* [PROBLEM DETAILS] Identify each line in the records that contains the string "Blogu", and copy every such line in full.
┄┄┄┄┄┄┄┄┄┄
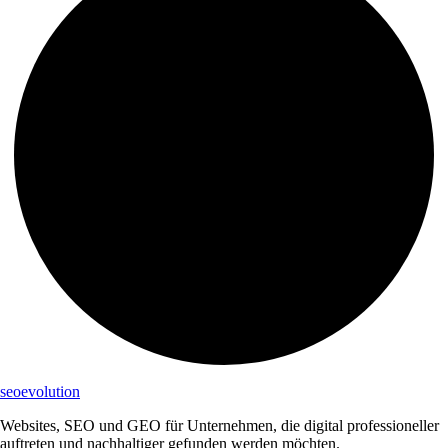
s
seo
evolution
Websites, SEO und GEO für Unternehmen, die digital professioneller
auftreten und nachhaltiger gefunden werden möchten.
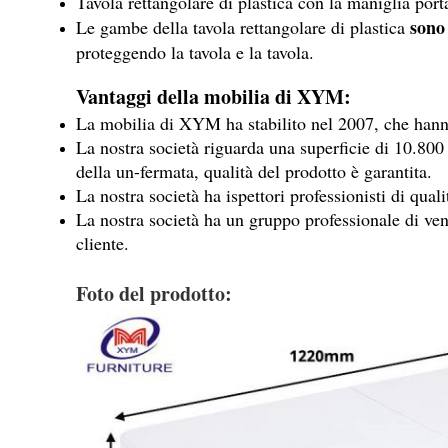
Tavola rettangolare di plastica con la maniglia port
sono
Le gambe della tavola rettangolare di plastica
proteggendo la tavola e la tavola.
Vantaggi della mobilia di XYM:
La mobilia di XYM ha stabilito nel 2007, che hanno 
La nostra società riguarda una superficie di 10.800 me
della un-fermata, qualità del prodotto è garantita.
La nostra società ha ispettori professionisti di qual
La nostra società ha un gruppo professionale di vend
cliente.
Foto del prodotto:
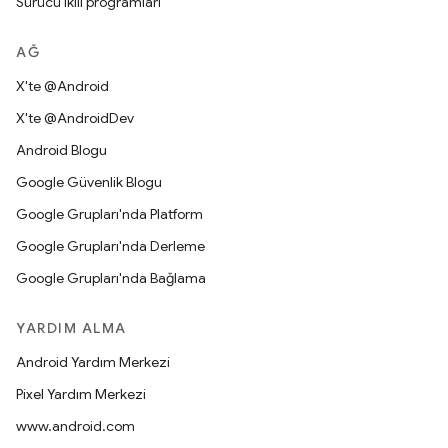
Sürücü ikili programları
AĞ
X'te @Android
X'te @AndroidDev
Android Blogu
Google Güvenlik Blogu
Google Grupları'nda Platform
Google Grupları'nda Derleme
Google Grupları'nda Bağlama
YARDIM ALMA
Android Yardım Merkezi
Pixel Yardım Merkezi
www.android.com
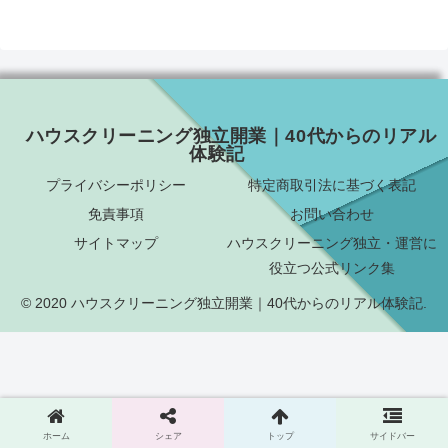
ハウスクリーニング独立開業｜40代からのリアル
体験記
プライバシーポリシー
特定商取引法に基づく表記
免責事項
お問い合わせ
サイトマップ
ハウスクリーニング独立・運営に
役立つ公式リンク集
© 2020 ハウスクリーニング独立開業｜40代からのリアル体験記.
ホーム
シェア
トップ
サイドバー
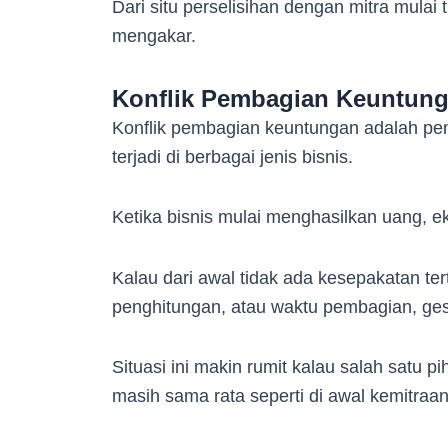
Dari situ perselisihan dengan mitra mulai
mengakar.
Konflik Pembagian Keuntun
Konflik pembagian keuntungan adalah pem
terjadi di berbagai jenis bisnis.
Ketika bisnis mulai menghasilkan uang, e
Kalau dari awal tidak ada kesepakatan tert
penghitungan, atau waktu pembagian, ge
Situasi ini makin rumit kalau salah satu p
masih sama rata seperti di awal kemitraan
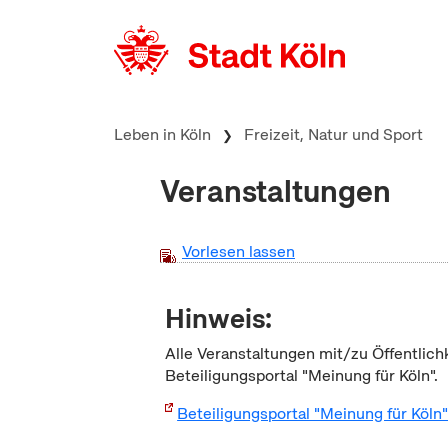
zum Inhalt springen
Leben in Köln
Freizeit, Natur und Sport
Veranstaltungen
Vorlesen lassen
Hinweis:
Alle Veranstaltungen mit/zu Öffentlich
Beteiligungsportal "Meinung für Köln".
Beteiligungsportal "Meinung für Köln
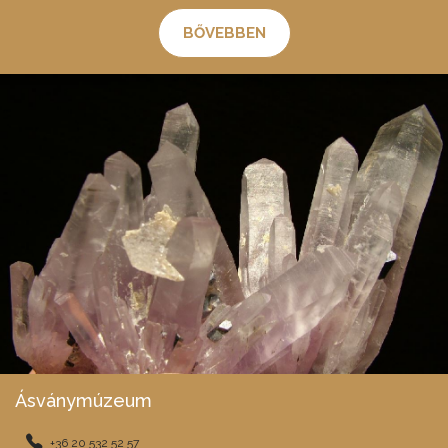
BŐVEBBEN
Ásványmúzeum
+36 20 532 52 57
┄┄┄┄┄┄┄┄┄┄
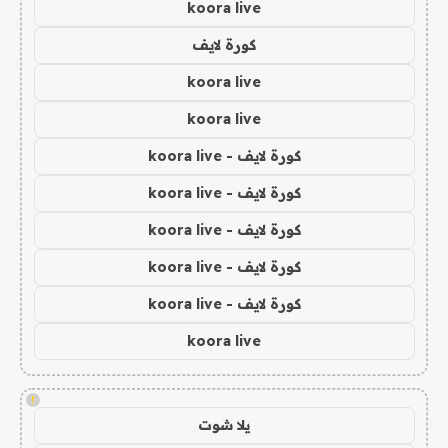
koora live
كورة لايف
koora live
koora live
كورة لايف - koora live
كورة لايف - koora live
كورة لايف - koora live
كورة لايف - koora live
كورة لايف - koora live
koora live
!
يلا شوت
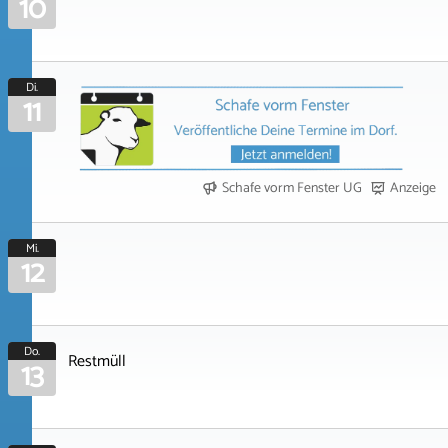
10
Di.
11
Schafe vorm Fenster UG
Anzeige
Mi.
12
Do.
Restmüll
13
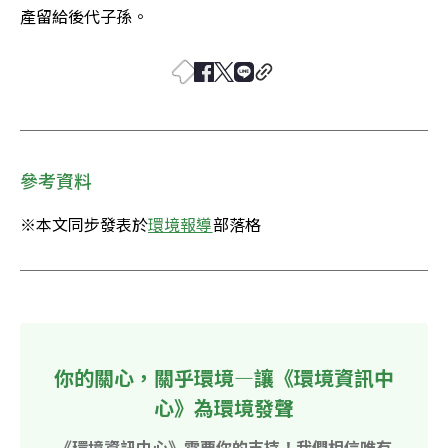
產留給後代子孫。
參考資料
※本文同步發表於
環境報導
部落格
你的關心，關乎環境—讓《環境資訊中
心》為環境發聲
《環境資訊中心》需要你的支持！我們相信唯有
┄┄┄┄┄┄┄┄┄┄
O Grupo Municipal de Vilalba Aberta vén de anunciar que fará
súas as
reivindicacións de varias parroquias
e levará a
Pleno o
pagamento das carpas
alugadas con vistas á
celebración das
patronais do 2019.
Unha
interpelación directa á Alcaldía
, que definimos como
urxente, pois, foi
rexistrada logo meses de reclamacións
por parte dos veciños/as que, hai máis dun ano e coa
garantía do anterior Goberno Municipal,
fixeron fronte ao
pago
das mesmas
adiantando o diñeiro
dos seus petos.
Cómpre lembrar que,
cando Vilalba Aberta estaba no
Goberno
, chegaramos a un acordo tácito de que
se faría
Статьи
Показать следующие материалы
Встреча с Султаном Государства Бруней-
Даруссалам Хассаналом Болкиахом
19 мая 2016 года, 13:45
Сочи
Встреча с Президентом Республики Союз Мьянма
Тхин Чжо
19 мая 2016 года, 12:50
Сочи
┄┄┄┄┄┄┄┄┄┄
* [TASK RESULT]
Android Blogu
Google Güvenlik Blogu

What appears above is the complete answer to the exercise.